Thursday, September 24, 2009

Almost four years...

Place: Kalamazoo, Michigan
Time:8:55am est
Date:9/24/2009

I decided to start writing again in hopes that others who have written before will pick it up again...you know who I am talking about TOM!

Sitting here, thinking it has been too long since the last time I committed anything to paper or screen, made me kind of sad. Long gone are my short, witty tidbits of awesomeness. It is kinda depressing how I've lost that like keys. I received a letter from Vixxx a few days ago and started to write her, but even then, it has been like pulling teeth.

As I was getting ready for work this morning, I turned the TV on for background noise. I must admit, I could not block any of what was going on out. MTV, VH1...shit, I feel horrible for the youth of today. And yeah, I'm sitting here all of 27 years old, but I had it better, I was lucky.
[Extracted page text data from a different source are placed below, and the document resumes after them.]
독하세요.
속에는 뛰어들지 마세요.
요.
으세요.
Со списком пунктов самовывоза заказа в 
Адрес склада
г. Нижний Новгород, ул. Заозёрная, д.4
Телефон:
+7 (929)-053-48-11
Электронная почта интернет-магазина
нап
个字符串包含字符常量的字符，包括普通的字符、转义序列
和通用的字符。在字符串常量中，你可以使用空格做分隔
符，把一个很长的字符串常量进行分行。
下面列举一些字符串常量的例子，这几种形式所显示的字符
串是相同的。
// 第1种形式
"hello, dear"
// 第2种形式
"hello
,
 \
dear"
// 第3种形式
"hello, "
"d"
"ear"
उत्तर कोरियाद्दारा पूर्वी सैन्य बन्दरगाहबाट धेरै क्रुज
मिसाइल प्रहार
I cannot imagine what it must be like to be a highschooler now and have the need to be in the IN crowd.

I miss the days where I could turn the radio on and hear smoking popes, Juliana Hatfield, Olivia tremor control...music that would never get a chance on MTV right now. Being a kid and enjoying alternative nation...or listening to industrial zone @ 2:00am on Chicago's Q101, sitting with my sister watching AMP on MTV, being introduced to Kool Keith, Orbital and Future Sound of London. Where did those days go? Where did that music go? Where is that little girl?
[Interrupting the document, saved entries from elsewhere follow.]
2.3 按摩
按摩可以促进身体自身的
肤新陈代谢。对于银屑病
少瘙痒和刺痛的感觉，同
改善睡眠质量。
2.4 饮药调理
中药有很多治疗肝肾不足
I guess I could sit here and whine about it. I could also sit here and forget about it, and think towards the future as well. But I feel betrayed by that little girl. Betrayed at the fact life did not stay as it was. Sure I knew I was going to grow up, and with that came, work, money, responsibility, relationships. She betrayed me in everything that complimented who I was. The soundtrack that was from 1992-1997 is gone...the tape has been played dull. I didn't expect that to change...why would I? It was the music every step my feet made. When it stopped playing, I didn't know where I was anymore.
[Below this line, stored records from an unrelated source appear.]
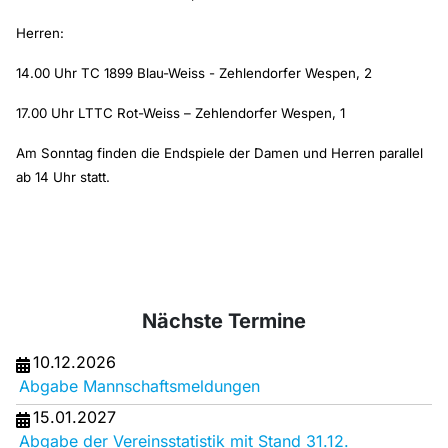
Herren:
14.00 Uhr TC 1899 Blau-Weiss - Zehlendorfer Wespen, 2
17.00 Uhr LTTC Rot-Weiss – Zehlendorfer Wespen, 1
Am Sonntag finden die Endspiele der Damen und Herren parallel
ab 14 Uhr statt.
Nächste Termine
10.12.2026
Abgabe Mannschaftsmeldungen
15.01.2027
Abgabe der Vereinsstatistik mit Stand 31.12.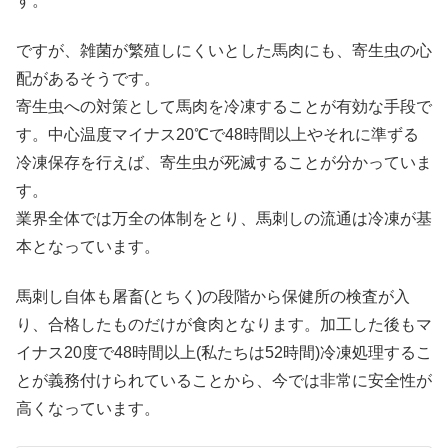
す。
ですが、雑菌が繁殖しにくいとした馬肉にも、寄生虫の心
配があるそうです。
寄生虫への対策として馬肉を冷凍することが有効な手段で
す。中心温度マイナス20℃で48時間以上やそれに準ずる
冷凍保存を行えば、寄生虫が死滅することが分かっていま
す。
業界全体では万全の体制をとり、馬刺しの流通は冷凍が基
本となっています。
馬刺し自体も屠畜(とちく)の段階から保健所の検査が入
り、合格したものだけが食肉となります。加工した後もマ
イナス20度で48時間以上(私たちは52時間)冷凍処理するこ
とが義務付けられていることから、今では非常に安全性が
高くなっています。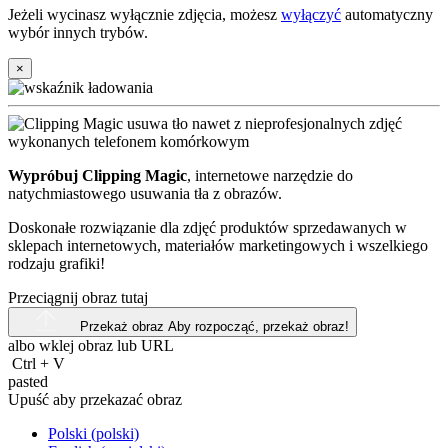
Jeżeli wycinasz wyłącznie zdjęcia, możesz
wyłączyć
automatyczny
wybór innych trybów.
×
Wypróbuj Clipping Magic
, internetowe narzędzie do
natychmiastowego usuwania tła z obrazów.
Doskonałe rozwiązanie dla zdjęć produktów sprzedawanych w
sklepach internetowych, materiałów marketingowych i wszelkiego
rodzaju grafiki!
Przeciągnij obraz tutaj
Przekaż obraz
Aby rozpocząć, przekaż obraz!
albo wklej obraz lub
URL
Ctrl
+
V
pasted
Upuść aby przekazać obraz
Polski (polski)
Anywhere I go now, I don't hear "the more you ignore me, the closer I get", and or when I think of Merida, I don't hear " I hate my sister, she's such a bitch, she acts as if she doesn't even know that I exist". That's all done for...or is it?

Those thoughts aside, life right now is in a strange rhythm. Rix is busy with work and music more than he's ever been. I got promoted at work and still working out the kinks of having more responsibility and more people to watch. Family life in Indiana will always be like it is...never changing.

My four year anniversary with Rixie is tomorrow. I cannot imagine that it has laready been 4 years. We have been living together 3 of those 4 years. Just glad I am here and that we made it. Life has handed us some pretty shitty situations, but luckily, I have a great partner in crime to be right at my side. Sure, he's silly beyond imagination, likes Mastodon, thinks XBOX is greater than Playstation, never dresses up, would eat fast food his entire life if he could, has the two weirdest cats on the planet, forgets to make his eye appointments, and is a complete dude...he is still the love of my life. I am completely obsessed with everything that he is. I have loved this man since day one, no questions asked. It is possible to be completely head over heels the first time you see them. And I was. And still am.